La novedad es que mediante la comunicación A7290, el Banco Central permitió que la integración de efectivo mínimo (encajes) que los bancos estaban autorizados a cumplir con lelics pudiera hacerse alternativamente con bonos del tesoro en pesos, incentivando a las entidades a reemplazar lelics por títulos públicos. Esto les permite a los bancos elevar el porcentaje de su activo que ponen en la canasta del sector público, con una obvia ganancia para el tesoro que ahora puede conseguir mas fondos, puesto que como mencionamos, ya estaba llegando al límite del financiamiento monetario, pero también con un aumento de su riesgo por quedar más expuestos a instrumentos del tesoro.

 

Los problemas son varios. En primer lugar, el financiamiento por la vía directa de los bancos le sale más caro al tesoro y más barato al BCRA, o puesto en otras palabras; una parte del déficit cuasi fiscal se convierte en déficit fiscal.

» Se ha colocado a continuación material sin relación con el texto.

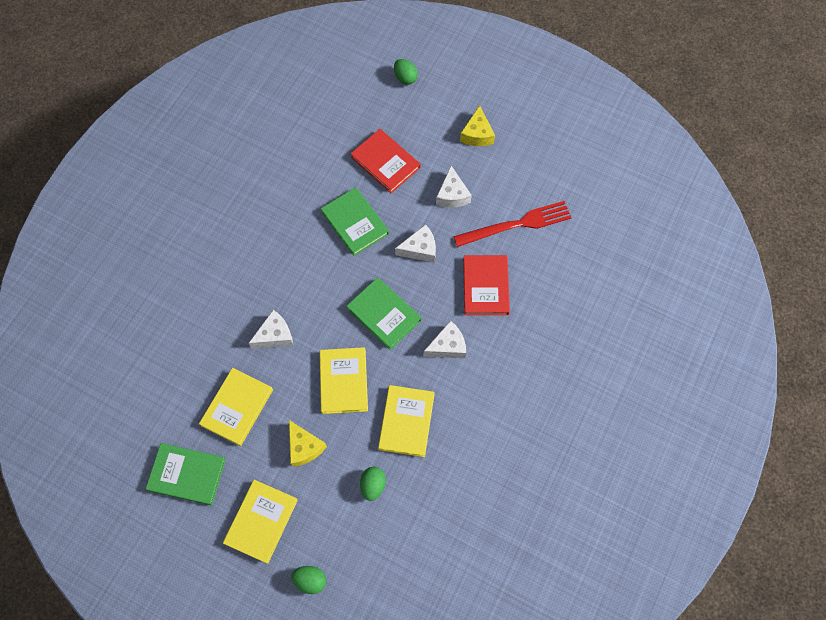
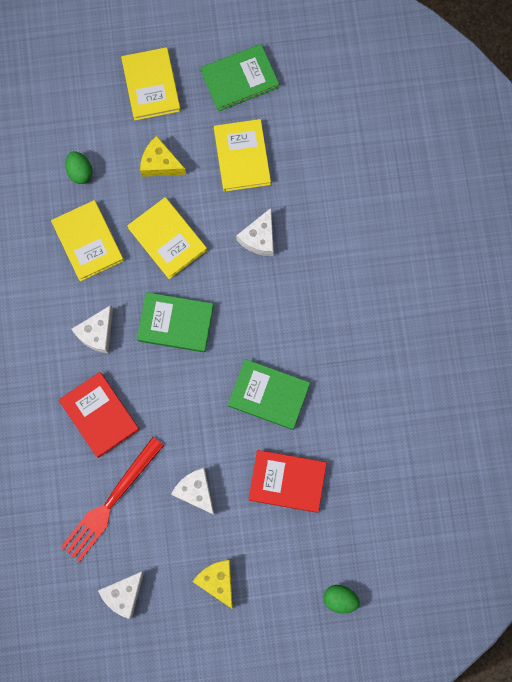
camera: 145 degrees right, 10 degrees up
(310, 580) = (79, 71): green egg -> none
(420, 249) = (187, 411): white cheese -> white cheese (124, 594)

En segundo lugar, el desequilibrio en la hoja de balance del Central, por un pasivo (lelics y pases) que crece al ritmo de la tasa de política monetaria y un activo (reservas) planchado por la decisión de usar el dólar oficial como ancla, podía resolverse devaluando pero, aunque el desequilibrio fiscal del tesoro también se puede licuar por esa vía, los bancos pueden usar bonos atados al CER para amortiguar el impacto y reducir el margen de maniobra del tesoro.

 

En tercer lugar, pero no menos importante, aparece un riesgo nuevo para los depositantes que es el default del tesoro, que podría convertir una crisis fiscal en una bancaria. Es cierto que la integración de títulos públicos a los encajes se hace a precio de mercado y que los instrumentos son de mediano plazo (entre 180 y 450 días) pero ya hemos visto por ejemplo en agosto del 2019, como pueden colapsar en una semana.

 

Al mismo tiempo, el hecho de que los bonos del tesoro calcen los depósitos de los ahorristas puede operar como un desincentivo fuerte al default, porque una cosa es embromar a un fondo, máxime si es del exterior, pero otra cosa es llevarse puestos a los ahorristas domésticos, algo que ya ocurrió con el Bonex y con el corralito, pero que implica costos políticos mucho mas altos que un default que puede ser maquillado de gesta patriótica.

 

Por supuesto, lo ideal sería que la economía se recupere, que la moneda se estabilice y que vuelva el crédito al sector privado, para reducir la exposición al sector público. Pero en la práctica, el estado consigue sortear los límites que se había autoimpuesto y llevarse mas pesos de los depositantes.